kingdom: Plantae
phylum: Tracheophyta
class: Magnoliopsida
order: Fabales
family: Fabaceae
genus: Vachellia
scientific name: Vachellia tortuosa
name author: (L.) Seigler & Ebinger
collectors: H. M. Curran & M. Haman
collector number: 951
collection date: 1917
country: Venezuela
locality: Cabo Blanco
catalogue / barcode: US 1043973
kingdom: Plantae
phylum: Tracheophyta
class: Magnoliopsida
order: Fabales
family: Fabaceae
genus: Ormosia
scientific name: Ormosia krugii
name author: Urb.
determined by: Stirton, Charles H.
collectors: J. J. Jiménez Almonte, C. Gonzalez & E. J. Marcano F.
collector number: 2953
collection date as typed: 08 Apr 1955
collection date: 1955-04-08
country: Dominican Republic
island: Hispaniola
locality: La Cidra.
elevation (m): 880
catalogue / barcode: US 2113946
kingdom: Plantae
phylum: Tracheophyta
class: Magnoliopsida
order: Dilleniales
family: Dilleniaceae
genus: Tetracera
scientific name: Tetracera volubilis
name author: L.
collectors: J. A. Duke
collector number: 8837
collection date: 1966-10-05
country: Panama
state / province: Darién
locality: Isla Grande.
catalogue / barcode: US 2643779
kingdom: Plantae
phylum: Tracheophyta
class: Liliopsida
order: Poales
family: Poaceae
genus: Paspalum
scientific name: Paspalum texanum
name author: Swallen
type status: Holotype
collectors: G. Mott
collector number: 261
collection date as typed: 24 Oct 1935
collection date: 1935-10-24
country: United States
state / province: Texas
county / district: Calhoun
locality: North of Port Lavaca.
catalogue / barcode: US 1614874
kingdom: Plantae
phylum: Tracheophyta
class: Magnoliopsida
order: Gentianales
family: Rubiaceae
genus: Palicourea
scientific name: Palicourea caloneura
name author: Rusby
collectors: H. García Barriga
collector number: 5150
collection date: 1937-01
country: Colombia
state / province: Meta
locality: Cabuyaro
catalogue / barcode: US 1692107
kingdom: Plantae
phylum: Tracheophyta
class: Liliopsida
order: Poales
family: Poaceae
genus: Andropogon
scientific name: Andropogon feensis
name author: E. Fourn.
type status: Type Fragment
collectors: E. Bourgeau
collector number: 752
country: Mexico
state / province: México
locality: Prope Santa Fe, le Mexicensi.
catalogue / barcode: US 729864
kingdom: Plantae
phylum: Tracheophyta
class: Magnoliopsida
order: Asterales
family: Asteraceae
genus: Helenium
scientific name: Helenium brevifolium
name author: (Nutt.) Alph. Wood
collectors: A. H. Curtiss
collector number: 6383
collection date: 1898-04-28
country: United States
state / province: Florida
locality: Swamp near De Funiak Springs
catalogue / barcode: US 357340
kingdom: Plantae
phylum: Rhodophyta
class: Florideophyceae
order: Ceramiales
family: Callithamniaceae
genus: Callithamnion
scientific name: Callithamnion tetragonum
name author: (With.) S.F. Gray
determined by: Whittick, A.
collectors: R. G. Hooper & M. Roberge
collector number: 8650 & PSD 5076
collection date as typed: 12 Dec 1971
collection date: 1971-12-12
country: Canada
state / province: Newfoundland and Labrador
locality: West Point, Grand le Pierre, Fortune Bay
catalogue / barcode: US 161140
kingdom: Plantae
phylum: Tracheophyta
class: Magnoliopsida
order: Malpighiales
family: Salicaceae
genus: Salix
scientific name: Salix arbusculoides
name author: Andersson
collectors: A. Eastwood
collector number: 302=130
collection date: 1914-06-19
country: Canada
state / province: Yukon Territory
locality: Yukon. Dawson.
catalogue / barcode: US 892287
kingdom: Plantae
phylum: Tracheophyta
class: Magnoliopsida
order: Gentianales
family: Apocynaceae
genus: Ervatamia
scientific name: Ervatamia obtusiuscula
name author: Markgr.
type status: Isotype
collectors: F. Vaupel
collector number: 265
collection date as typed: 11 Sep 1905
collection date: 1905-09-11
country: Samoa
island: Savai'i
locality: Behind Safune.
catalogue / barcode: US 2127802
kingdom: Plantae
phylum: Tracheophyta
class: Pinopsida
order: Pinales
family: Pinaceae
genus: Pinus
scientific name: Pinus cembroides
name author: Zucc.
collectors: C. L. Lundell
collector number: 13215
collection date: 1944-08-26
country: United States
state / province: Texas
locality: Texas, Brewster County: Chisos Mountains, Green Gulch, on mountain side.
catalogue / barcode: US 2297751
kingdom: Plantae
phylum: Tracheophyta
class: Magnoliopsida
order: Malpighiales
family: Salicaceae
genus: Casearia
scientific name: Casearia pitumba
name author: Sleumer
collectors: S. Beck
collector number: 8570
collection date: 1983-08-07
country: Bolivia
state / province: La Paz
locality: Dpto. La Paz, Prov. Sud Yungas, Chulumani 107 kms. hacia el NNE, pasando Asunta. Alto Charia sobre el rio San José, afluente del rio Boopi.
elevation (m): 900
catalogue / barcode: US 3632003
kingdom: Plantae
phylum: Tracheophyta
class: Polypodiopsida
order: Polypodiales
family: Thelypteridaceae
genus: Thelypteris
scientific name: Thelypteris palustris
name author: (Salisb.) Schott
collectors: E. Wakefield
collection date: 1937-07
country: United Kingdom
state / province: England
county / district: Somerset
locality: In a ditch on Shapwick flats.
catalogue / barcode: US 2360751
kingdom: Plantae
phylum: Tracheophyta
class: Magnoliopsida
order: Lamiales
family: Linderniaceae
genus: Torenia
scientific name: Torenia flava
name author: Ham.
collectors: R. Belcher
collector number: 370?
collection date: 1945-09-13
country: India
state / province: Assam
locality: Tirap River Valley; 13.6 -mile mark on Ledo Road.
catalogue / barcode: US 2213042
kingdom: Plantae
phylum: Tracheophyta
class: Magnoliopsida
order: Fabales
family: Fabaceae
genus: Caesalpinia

++++++++

■ **Problem to work on**
Write out all of the rows above again, word for word and character for character, without changing anything.

■ **Correct answer**
kingdom: Plantae
phylum: Tracheophyta
class: Magnoliopsida
order: Fabales
family: Fabaceae
genus: Vachellia
scientific name: Vachellia tortuosa
name author: (L.) Seigler & Ebinger
collectors: H. M. Curran & M. Haman
collector number: 951
collection date: 1917
country: Venezuela
locality: Cabo Blanco
catalogue / barcode: US 1043973
kingdom: Plantae
phylum: Tracheophyta
class: Magnoliopsida
order: Fabales
family: Fabaceae
genus: Ormosia
scientific name: Ormosia krugii
name author: Urb.
determined by: Stirton, Charles H.
collectors: J. J. Jiménez Almonte, C. Gonzalez & E. J. Marcano F.
collector number: 2953
collection date as typed: 08 Apr 1955
collection date: 1955-04-08
country: Dominican Republic
island: Hispaniola
locality: La Cidra.
elevation (m): 880
catalogue / barcode: US 2113946
kingdom: Plantae
phylum: Tracheophyta
class: Magnoliopsida
order: Dilleniales
family: Dilleniaceae
genus: Tetracera
scientific name: Tetracera volubilis
name author: L.
collectors: J. A. Duke
collector number: 8837
collection date: 1966-10-05
country: Panama
state / province: Darién
locality: Isla Grande.
catalogue / barcode: US 2643779
kingdom: Plantae
phylum: Tracheophyta
class: Liliopsida
order: Poales
family: Poaceae
genus: Paspalum
scientific name: Paspalum texanum
name author: Swallen
type status: Holotype
collectors: G. Mott
collector number: 261
collection date as typed: 24 Oct 1935
collection date: 1935-10-24
country: United States
state / province: Texas
county / district: Calhoun
locality: North of Port Lavaca.
catalogue / barcode: US 1614874
kingdom: Plantae
phylum: Tracheophyta
class: Magnoliopsida
order: Gentianales
family: Rubiaceae
genus: Palicourea
scientific name: Palicourea caloneura
name author: Rusby
collectors: H. García Barriga
collector number: 5150
collection date: 1937-01
country: Colombia
state / province: Meta
locality: Cabuyaro
catalogue / barcode: US 1692107
kingdom: Plantae
phylum: Tracheophyta
class: Liliopsida
order: Poales
family: Poaceae
genus: Andropogon
scientific name: Andropogon feensis
name author: E. Fourn.
type status: Type Fragment
collectors: E. Bourgeau
collector number: 752
country: Mexico
state / province: México
locality: Prope Santa Fe, le Mexicensi.
catalogue / barcode: US 729864
kingdom: Plantae
phylum: Tracheophyta
class: Magnoliopsida
order: Asterales
family: Asteraceae
genus: Helenium
scientific name: Helenium brevifolium
name author: (Nutt.) Alph. Wood
collectors: A. H. Curtiss
collector number: 6383
collection date: 1898-04-28
country: United States
state / province: Florida
locality: Swamp near De Funiak Springs
catalogue / barcode: US 357340
kingdom: Plantae
phylum: Rhodophyta
class: Florideophyceae
order: Ceramiales
family: Callithamniaceae
genus: Callithamnion
scientific name: Callithamnion tetragonum
name author: (With.) S.F. Gray
determined by: Whittick, A.
collectors: R. G. Hooper & M. Roberge
collector number: 8650 & PSD 5076
collection date as typed: 12 Dec 1971
collection date: 1971-12-12
country: Canada
state / province: Newfoundland and Labrador
locality: West Point, Grand le Pierre, Fortune Bay
catalogue / barcode: US 161140
kingdom: Plantae
phylum: Tracheophyta
class: Magnoliopsida
order: Malpighiales
family: Salicaceae
genus: Salix
scientific name: Salix arbusculoides
name author: Andersson
collectors: A. Eastwood
collector number: 302=130
collection date: 1914-06-19
country: Canada
state / province: Yukon Territory
locality: Yukon. Dawson.
catalogue / barcode: US 892287
kingdom: Plantae
phylum: Tracheophyta
class: Magnoliopsida
order: Gentianales
family: Apocynaceae
genus: Ervatamia
scientific name: Ervatamia obtusiuscula
name author: Markgr.
type status: Isotype
collectors: F. Vaupel
collector number: 265
collection date as typed: 11 Sep 1905
collection date: 1905-09-11
country: Samoa
island: Savai'i
locality: Behind Safune.
catalogue / barcode: US 2127802
kingdom: Plantae
phylum: Tracheophyta
class: Pinopsida
order: Pinales
family: Pinaceae
genus: Pinus
scientific name: Pinus cembroides
name author: Zucc.
collectors: C. L. Lundell
collector number: 13215
collection date: 1944-08-26
country: United States
state / province: Texas
locality: Texas, Brewster County: Chisos Mountains, Green Gulch, on mountain side.
catalogue / barcode: US 2297751
kingdom: Plantae
phylum: Tracheophyta
class: Magnoliopsida
order: Malpighiales
family: Salicaceae
genus: Casearia
scientific name: Casearia pitumba
name author: Sleumer
collectors: S. Beck
collector number: 8570
collection date: 1983-08-07
country: Bolivia
state / province: La Paz
locality: Dpto. La Paz, Prov. Sud Yungas, Chulumani 107 kms. hacia el NNE, pasando Asunta. Alto Charia sobre el rio San José, afluente del rio Boopi.
elevation (m): 900
catalogue / barcode: US 3632003
kingdom: Plantae
phylum: Tracheophyta
class: Polypodiopsida
order: Polypodiales
family: Thelypteridaceae
genus: Thelypteris
scientific name: Thelypteris palustris
name author: (Salisb.) Schott
collectors: E. Wakefield
collection date: 1937-07
country: United Kingdom
state / province: England
county / district: Somerset
locality: In a ditch on Shapwick flats.
catalogue / barcode: US 2360751
kingdom: Plantae
phylum: Tracheophyta
class: Magnoliopsida
order: Lamiales
family: Linderniaceae
genus: Torenia
scientific name: Torenia flava
name author: Ham.
collectors: R. Belcher
collector number: 370?
collection date: 1945-09-13
country: India
state / province: Assam
locality: Tirap River Valley; 13.6 -mile mark on Ledo Road.
catalogue / barcode: US 2213042
kingdom: Plantae
phylum: Tracheophyta
class: Magnoliopsida
order: Fabales
family: Fabaceae
genus: Caesalpinia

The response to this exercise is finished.